## TASK ITEM
From the entries below, please gather each line containing the string "ankle".

(Beginning of DATA UNDER STUDY)

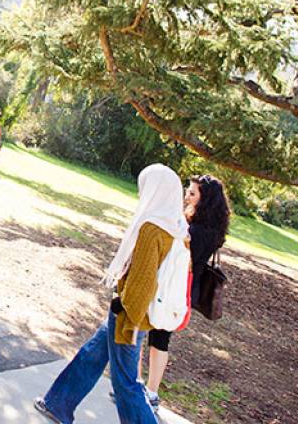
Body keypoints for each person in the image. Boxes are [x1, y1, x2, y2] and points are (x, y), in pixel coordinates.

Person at [33, 163, 188, 424]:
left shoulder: (153, 229)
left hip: (131, 314)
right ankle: (58, 403)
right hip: (139, 312)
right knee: (93, 354)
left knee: (126, 383)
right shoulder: (177, 228)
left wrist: (129, 320)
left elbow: (142, 283)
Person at [143, 175, 229, 413]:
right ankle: (146, 389)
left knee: (158, 337)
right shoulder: (204, 225)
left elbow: (180, 245)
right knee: (154, 334)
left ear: (206, 200)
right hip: (177, 286)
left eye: (192, 193)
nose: (186, 196)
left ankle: (150, 392)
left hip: (177, 289)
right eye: (187, 191)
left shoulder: (199, 232)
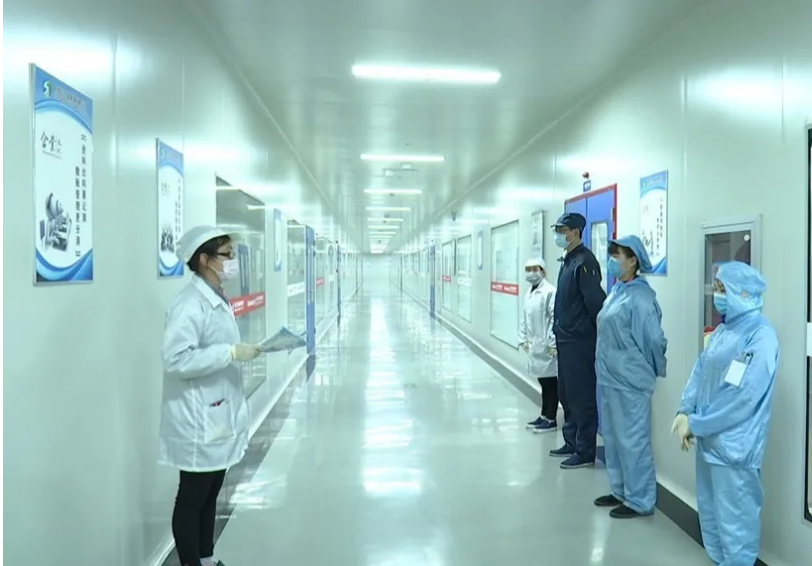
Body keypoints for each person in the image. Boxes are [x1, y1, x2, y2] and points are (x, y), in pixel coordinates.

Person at [159, 226, 262, 566]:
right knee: (192, 497)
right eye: (227, 255)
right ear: (204, 259)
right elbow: (176, 359)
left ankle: (205, 559)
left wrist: (233, 352)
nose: (232, 261)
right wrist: (229, 353)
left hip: (216, 410)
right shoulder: (189, 303)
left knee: (211, 490)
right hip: (196, 417)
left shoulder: (215, 295)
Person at [671, 261, 779, 566]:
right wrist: (685, 410)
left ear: (743, 293)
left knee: (737, 527)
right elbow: (700, 371)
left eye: (723, 289)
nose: (716, 295)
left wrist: (697, 423)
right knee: (712, 521)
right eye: (716, 288)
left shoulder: (761, 336)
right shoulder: (722, 331)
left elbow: (741, 398)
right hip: (709, 443)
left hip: (735, 449)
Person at [593, 236, 667, 518]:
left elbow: (654, 341)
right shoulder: (618, 291)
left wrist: (649, 370)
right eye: (611, 255)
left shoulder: (641, 298)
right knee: (613, 438)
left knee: (633, 440)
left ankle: (640, 500)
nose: (612, 260)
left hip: (631, 381)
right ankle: (620, 490)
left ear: (633, 260)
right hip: (610, 377)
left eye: (617, 256)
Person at [550, 213, 607, 469]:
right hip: (565, 339)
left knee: (581, 395)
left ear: (575, 232)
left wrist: (590, 333)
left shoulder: (585, 262)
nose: (559, 235)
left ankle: (585, 451)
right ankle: (571, 441)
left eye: (562, 230)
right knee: (566, 393)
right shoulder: (568, 261)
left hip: (579, 341)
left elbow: (595, 303)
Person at [519, 258, 559, 433]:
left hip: (547, 346)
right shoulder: (529, 293)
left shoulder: (550, 291)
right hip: (535, 344)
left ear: (543, 271)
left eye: (534, 269)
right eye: (528, 269)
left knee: (550, 383)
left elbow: (554, 318)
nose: (531, 273)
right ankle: (543, 415)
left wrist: (552, 343)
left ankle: (551, 419)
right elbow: (524, 317)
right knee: (543, 382)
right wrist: (522, 338)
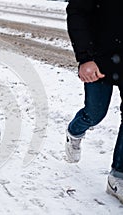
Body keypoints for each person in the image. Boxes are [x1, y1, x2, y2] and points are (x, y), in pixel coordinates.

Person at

(End of DATA UNDER STUDY)

## PROBLEM SOLUTION
right ankle: (58, 403)
right ankle: (146, 389)
left ankle: (150, 392)
left ankle: (205, 559)
left ankle: (640, 500)
right ankle: (620, 490)
left ankle: (585, 451)
right ankle: (571, 441)
right ankle: (543, 415)
left ankle: (551, 419)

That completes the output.